I have made ghee one time. It was easy and very handy to have that jar sitting by the stovetop to use. I need to do it again as I am out of ghee.
I don't have a pressure canner so I have never canned meat.

Debra She Who Seeks said...

Mmmmm, your chicken salad looks deelish!

Valerie-Jael said...

Your food always looks wonderful! Valerie

jinxxxygirl said...

Aaahhh Nicole you are always so busy! :) I have never had ghee.. not sure what it is exactly.. But we stay away from butter.. I have never canned anything in my life.. well i lie.. Hubs and i made jelly a couple years from our plum tree years ago.. so that the only brush i have with canning.. It was fun.. I enjoyed passing them out to friends and family.. Happy Food Wednedsay! Hugs! deb

kathyinozarks said...

Good morning, awesome tutorials. When we hunted I would can up turkey stock with the meat That was really delicious. home canned meats taste sooo much better. Hoping this year we can swap out this electric stove for a gas one so I can do some canning again.
I like ghee once in awhile so have a jar around but never thought to make it-thanks for how to do that and your salad looks delicious-even better with garden veggies.
thank you so much for sharing with us for Food Wednesdays

Lisca said...

I have never canned but I have made jams.
I do live at 3000 feet so I would have to calculate. Do you put the jars in a pressure cooker? I don't know what a regulator is.
Also I see that there is some liquid in the jars. You didn't mention adding anything....
I'd like to learn more. When you do any canning next time, can you photograph your equipment please?
It was also interesting to learn about the ghee. Thanks.
Happy June,
Lisca

carol l mckenna said...

Oh you make it sound so easy ~ what a delight for you both ~ Xo

Wishing you good health, laughter and love in your days,

A ShutterBug Explores,
aka (A Creative Harbor)

Christine said...

Yummy chicken salad!

Rain said...

Yum to your salad! Good for you for canning chicken. I've never canned Ghee, how long does it last in the jars?

DVArtist said...

Rain, home canned or even store canned will last 15 to 20 years unopened. Once opened about 12 months.

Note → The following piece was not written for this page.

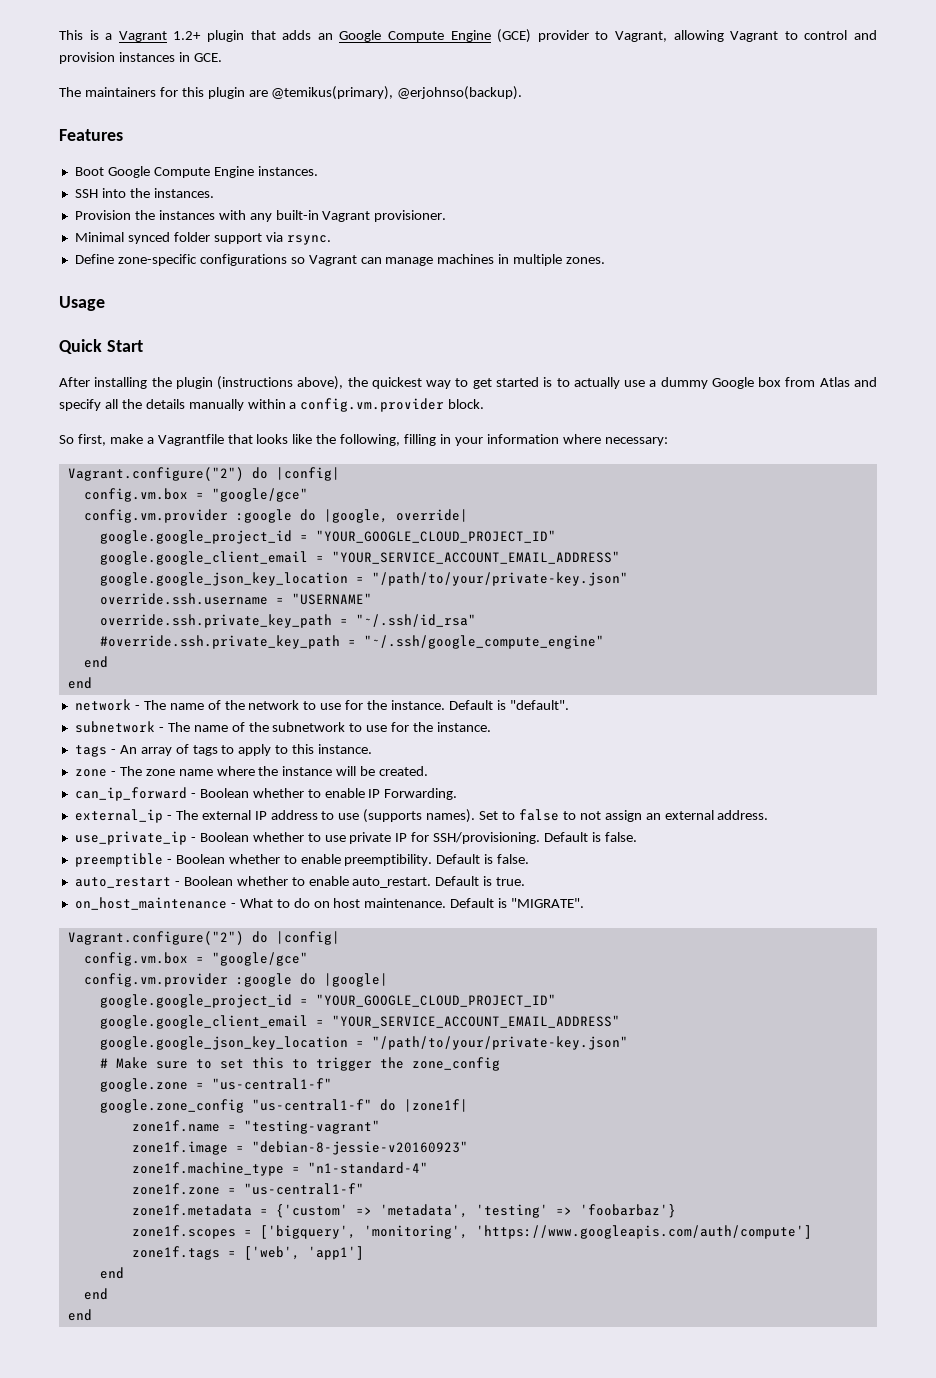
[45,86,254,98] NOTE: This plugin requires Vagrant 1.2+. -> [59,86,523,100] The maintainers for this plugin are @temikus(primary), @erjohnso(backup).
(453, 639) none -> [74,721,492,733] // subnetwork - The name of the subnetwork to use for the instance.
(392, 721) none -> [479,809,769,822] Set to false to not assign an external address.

Bleubeard and Elizabeth said...

Your salad looks good. I have canning equipment, but t is a huge pan that holds the metal thingies (technical term) that hold the jars in place. I have never used a container with a regulator. Not even sure what it is. Your ghee looks wonderful. I may try that one of these days, because I buy 4 lbs of butter at a time when I visit Sam's.

Jeanie said...

I NEVER thought to put my mint into my chicken salad. That would really amp it up and be so refreshing! What a wonderful idea!